Le premier morceau de ce beau disque, on pourrait le croire écrit par Horace Silver ou un de ses confrères du label Blue Note au bon (vieux ?) temps du hardbop florissant.
Pourtant c’est de jeunes Belges qu’est composé ce quintet qui ne verse aucunement dans la nostalgie ou la redite.
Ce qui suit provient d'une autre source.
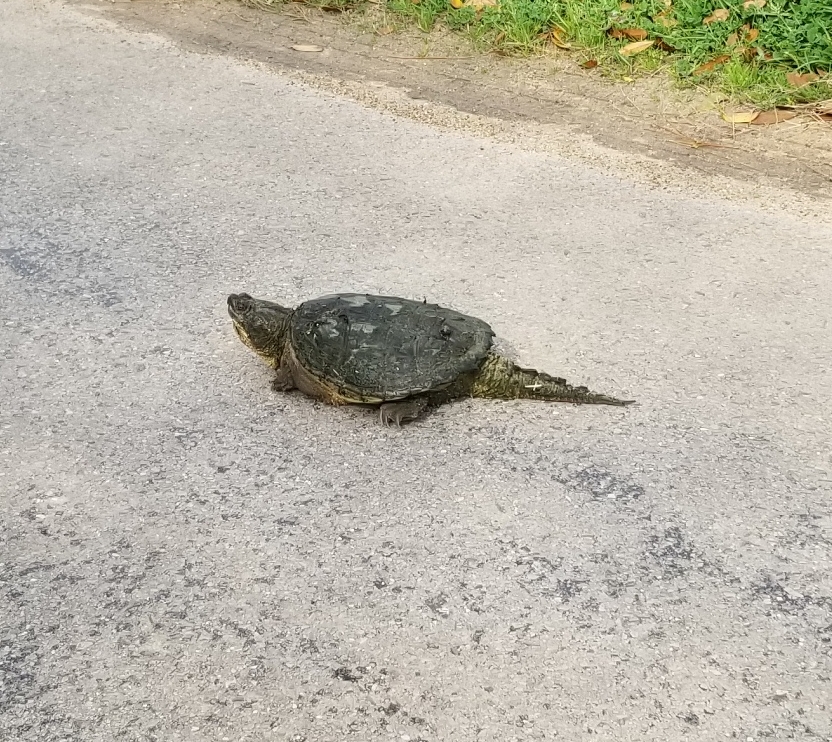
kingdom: Animalia
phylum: Chordata
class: Testudines
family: Chelydridae
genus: Chelydra
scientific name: Chelydra serpentina
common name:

Au contraire le leader, pianiste/claviériste et compositeur de l’intégralité du présent répertoire est simplement (sic !) un amoureux de la mélodie chaloupée et du groove généreux qui n’ont pas d’âge, à ce que l’on sache.
En compagnie d’acolytes totalement dévoués à sa cause et qui produisent un son de groupe pulpeux et raffiné, Martin Salemi propose une esthétique parfaitement convaincante et qui devrait ravir les oreilles de tout amateur de jazz qui se respecte.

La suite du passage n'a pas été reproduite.